Ben Simmons or Brandon Ingram?

Reports are the Sixers are leaning Simmons. He’s the player with the higher ceiling. And if you’re looking for more proof of how much the Sixers like him, look at what Sixers coach Brett Brown said about Simmons on Fox Sports (via ESPN).

“He’s got a hint of Magic, and at times you can see a younger LeBron where you are not sure what position he is,” Brown told Fox Sports. “One moment you think he is a 4, maybe he is a 3, he looks comfortable handling the ball.

“When you say, ‘What is his identifiable elite NBA skill?’ most people will go immediately to passing.

“When you take that collection of comments, and you add it into a 6-foot-10 frame, the comparison to those two players could be a little reckless and ambitious, but there is no denying he really does come to the draft with a very unique skill package.”

I wish coaches/scouts/media would stop comparing players to Magic and LeBron James and other all-time greats. That’s an unfair burden for a player multiple scouts told me likely is more peak Lamar Odom than either of those two.
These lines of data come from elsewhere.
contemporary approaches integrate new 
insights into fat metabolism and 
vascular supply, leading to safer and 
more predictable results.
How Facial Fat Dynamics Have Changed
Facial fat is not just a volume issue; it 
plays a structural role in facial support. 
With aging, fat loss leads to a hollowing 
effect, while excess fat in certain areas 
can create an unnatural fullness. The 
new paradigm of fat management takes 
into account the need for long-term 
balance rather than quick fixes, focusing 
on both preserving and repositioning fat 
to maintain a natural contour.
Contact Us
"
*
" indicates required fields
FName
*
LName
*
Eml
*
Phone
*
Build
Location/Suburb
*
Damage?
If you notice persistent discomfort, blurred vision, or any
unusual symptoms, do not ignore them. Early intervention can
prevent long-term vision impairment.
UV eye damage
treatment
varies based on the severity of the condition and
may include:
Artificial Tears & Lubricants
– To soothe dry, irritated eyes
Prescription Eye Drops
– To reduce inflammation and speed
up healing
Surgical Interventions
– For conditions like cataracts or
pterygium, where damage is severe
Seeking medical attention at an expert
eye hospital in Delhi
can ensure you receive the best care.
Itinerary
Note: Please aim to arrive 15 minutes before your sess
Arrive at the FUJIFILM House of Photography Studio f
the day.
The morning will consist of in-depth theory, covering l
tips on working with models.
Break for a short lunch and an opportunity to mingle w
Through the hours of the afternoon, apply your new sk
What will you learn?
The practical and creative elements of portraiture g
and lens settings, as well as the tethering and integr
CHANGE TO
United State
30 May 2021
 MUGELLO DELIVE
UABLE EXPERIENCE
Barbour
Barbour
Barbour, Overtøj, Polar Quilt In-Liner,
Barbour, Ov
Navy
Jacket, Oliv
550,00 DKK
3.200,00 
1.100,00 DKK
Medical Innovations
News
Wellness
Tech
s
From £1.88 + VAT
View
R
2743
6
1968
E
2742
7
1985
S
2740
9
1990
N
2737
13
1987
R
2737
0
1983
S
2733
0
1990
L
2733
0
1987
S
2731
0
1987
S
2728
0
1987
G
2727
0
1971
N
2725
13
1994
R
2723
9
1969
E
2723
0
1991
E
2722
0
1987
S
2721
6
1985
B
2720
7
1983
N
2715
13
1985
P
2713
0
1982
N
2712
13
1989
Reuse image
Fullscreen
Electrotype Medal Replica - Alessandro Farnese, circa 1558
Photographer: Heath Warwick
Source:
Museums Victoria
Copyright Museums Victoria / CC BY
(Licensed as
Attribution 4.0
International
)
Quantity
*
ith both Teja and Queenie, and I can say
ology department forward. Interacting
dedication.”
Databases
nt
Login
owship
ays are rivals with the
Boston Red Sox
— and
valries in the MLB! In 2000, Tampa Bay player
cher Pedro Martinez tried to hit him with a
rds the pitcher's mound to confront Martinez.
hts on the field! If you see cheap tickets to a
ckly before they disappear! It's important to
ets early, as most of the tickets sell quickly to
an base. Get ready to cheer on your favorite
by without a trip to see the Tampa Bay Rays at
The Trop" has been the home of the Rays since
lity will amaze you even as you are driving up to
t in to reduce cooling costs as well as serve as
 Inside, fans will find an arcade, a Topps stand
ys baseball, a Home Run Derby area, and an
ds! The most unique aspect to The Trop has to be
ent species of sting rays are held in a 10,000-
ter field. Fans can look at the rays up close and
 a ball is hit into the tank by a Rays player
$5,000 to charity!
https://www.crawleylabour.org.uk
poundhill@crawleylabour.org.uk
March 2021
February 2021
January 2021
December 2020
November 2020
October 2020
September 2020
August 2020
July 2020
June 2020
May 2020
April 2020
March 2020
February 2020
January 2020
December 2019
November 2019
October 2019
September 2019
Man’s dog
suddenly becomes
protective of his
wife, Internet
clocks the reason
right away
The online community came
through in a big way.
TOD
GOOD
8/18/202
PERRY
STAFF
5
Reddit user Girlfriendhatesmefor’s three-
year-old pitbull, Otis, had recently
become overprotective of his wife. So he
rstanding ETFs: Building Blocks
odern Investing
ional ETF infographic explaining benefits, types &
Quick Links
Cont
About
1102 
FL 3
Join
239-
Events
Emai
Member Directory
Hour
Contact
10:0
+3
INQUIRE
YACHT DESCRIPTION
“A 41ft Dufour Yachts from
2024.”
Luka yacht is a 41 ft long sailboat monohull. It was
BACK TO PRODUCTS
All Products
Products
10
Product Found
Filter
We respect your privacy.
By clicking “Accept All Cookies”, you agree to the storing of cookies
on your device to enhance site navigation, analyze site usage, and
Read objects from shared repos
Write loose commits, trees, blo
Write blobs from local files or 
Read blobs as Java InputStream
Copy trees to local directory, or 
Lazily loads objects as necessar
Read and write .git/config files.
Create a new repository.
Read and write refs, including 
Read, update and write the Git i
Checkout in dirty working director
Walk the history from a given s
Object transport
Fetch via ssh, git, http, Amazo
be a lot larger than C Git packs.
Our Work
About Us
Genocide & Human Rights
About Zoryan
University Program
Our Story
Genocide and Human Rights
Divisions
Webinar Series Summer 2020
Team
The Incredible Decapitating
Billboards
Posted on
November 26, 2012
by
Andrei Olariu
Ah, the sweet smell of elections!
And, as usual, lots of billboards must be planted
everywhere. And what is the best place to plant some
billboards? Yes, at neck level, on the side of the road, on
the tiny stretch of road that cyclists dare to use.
The question with Simmons is not the potential, rather it is things like his broken jump shot and, more importantly, his willingness to put in the years of work to fix it. He’s not seen as an internally driven guy, but that can be hard to judge in a 19-year-old.

Officially, the Sixers are still looking into which player to take.

“We’ve got extensive research done on Brandon Ingram and Ben Simmons, and we will do more, and we will bring in both for workouts,” Sixers GM Bryan Colangelo told NBC right after the Draft Lottery. “We also interviewed Ingram in Chicago where he participated in some events,” Colangelo said. “We’ve got a lot of observations of who they are as basketball players, but we want to get to know them as people.”

That’s the official line, but when you see comment’s such as Brown’s, it’s clear where the Sixers hearts lie.